* [EXERCISE GOAL]
Among the lines of data below, reproduce only those from the one with "cells demonstrate low" through the one with "protein expression is", exactly as they stand, both ends included.

________

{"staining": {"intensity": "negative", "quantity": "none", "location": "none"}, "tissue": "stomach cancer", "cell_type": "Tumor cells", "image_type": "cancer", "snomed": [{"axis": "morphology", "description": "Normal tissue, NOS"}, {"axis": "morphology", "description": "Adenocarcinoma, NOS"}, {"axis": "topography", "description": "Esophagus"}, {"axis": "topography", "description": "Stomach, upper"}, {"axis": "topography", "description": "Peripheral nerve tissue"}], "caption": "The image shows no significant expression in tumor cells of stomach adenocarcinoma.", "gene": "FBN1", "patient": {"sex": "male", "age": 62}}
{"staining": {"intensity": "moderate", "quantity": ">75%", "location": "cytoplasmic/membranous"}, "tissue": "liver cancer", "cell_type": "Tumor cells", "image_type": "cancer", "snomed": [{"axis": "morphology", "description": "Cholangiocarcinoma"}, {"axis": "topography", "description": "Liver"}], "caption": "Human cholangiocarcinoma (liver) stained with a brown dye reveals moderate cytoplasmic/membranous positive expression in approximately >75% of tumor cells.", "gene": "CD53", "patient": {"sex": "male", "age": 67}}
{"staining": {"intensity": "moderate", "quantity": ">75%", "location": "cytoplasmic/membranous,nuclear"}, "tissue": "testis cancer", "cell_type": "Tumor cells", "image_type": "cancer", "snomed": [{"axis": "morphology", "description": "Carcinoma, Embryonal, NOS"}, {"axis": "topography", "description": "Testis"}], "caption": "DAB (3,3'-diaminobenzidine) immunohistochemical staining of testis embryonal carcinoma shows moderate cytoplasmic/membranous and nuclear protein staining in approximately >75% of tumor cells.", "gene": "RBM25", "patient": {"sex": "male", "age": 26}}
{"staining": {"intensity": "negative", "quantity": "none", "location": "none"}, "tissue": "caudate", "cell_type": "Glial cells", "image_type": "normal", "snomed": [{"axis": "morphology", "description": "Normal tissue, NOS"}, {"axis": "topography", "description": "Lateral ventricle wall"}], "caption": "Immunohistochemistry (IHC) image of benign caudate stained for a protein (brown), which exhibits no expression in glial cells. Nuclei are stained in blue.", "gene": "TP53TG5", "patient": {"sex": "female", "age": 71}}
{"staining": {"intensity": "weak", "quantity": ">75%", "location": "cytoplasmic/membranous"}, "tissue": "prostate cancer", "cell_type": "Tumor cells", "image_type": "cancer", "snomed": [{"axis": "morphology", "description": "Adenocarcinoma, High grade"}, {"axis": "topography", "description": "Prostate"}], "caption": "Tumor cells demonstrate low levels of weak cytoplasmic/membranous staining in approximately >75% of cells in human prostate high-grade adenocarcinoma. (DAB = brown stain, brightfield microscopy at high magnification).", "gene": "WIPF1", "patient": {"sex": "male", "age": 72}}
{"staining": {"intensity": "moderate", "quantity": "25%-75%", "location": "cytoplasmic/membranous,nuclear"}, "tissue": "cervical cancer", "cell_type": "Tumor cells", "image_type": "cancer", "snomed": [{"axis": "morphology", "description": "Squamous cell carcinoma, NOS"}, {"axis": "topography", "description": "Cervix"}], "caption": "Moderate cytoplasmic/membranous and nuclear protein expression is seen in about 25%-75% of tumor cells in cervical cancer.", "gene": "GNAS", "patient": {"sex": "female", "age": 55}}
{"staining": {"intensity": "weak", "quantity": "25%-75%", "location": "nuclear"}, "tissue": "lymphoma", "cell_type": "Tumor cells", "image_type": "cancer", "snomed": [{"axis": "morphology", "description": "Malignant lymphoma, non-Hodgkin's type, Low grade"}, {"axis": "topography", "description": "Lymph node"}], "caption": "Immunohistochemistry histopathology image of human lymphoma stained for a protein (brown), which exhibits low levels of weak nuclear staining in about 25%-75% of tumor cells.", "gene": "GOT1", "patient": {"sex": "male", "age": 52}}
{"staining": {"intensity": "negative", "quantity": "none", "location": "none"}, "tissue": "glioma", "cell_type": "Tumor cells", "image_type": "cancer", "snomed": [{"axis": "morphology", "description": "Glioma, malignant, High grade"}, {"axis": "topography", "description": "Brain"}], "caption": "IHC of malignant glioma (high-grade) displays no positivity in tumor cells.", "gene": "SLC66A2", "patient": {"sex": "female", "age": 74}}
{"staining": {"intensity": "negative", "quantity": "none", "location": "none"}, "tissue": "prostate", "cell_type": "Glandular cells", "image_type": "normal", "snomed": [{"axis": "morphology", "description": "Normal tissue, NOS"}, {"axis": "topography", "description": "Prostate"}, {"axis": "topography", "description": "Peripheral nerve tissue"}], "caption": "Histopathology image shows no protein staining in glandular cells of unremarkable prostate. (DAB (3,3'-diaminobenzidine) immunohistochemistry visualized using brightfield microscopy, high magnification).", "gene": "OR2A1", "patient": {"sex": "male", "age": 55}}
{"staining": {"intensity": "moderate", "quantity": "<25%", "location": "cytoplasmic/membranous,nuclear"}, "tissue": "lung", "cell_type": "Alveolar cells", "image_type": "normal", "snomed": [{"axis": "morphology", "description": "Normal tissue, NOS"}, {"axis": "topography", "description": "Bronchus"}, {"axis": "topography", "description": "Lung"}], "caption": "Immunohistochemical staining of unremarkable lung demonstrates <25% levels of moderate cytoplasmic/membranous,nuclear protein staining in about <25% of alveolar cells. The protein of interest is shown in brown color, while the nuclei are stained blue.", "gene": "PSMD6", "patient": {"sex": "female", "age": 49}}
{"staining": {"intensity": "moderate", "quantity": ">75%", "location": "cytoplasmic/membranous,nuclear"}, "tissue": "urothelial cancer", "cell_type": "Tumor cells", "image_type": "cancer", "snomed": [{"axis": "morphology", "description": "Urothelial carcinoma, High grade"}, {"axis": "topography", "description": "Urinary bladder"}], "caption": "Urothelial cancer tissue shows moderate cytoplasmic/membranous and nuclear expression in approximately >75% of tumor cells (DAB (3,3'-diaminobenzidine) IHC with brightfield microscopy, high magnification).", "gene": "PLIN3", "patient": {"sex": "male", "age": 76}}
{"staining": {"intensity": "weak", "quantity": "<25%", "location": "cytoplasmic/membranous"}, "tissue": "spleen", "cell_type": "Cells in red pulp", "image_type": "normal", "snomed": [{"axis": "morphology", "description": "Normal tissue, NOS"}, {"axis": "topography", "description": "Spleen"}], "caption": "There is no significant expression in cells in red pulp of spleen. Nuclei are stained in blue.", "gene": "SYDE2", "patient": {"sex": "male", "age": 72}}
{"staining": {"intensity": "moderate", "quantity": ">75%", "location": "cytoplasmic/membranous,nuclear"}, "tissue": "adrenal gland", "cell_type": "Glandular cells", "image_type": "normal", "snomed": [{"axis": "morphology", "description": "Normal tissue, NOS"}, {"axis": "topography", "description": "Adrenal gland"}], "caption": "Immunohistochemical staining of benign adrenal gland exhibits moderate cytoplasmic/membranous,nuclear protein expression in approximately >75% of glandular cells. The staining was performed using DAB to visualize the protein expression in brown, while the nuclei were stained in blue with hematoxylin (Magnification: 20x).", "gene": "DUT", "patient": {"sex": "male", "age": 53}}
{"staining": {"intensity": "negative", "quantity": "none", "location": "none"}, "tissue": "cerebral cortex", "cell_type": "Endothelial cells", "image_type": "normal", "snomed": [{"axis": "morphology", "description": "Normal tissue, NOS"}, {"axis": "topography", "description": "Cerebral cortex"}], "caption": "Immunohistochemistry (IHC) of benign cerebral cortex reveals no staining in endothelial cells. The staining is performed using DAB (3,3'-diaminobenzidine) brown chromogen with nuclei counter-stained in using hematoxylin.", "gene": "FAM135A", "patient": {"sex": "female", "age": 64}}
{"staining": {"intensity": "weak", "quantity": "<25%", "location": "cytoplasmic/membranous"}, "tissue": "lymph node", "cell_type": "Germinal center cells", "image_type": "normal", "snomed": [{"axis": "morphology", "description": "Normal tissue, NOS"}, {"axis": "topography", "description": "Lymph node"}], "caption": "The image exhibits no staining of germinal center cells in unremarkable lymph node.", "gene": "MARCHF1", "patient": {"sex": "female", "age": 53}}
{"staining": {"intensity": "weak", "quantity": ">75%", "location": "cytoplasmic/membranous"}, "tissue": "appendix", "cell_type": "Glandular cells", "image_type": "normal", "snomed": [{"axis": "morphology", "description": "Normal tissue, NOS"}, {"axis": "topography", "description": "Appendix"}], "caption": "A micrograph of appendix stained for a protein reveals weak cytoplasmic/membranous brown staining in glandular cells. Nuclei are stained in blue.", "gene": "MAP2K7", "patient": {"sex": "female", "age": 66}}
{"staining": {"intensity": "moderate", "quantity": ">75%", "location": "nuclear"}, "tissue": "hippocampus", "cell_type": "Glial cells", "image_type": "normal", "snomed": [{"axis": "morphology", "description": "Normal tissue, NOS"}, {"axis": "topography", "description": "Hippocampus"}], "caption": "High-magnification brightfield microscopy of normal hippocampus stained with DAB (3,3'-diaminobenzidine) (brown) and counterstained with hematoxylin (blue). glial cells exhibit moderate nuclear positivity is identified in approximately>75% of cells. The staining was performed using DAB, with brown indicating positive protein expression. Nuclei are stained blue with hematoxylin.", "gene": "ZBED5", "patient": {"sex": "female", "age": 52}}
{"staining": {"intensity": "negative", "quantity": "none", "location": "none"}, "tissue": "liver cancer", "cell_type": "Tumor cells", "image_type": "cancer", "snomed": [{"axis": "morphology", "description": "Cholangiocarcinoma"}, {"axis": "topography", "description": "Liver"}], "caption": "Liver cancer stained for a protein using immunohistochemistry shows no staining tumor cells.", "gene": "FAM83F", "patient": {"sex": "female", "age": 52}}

________

* [EXERCISE RESPONSE]
{"staining": {"intensity": "weak", "quantity": ">75%", "location": "cytoplasmic/membranous"}, "tissue": "prostate cancer", "cell_type": "Tumor cells", "image_type": "cancer", "snomed": [{"axis": "morphology", "description": "Adenocarcinoma, High grade"}, {"axis": "topography", "description": "Prostate"}], "caption": "Tumor cells demonstrate low levels of weak cytoplasmic/membranous staining in approximately >75% of cells in human prostate high-grade adenocarcinoma. (DAB = brown stain, brightfield microscopy at high magnification).", "gene": "WIPF1", "patient": {"sex": "male", "age": 72}}
{"staining": {"intensity": "moderate", "quantity": "25%-75%", "location": "cytoplasmic/membranous,nuclear"}, "tissue": "cervical cancer", "cell_type": "Tumor cells", "image_type": "cancer", "snomed": [{"axis": "morphology", "description": "Squamous cell carcinoma, NOS"}, {"axis": "topography", "description": "Cervix"}], "caption": "Moderate cytoplasmic/membranous and nuclear protein expression is seen in about 25%-75% of tumor cells in cervical cancer.", "gene": "GNAS", "patient": {"sex": "female", "age": 55}}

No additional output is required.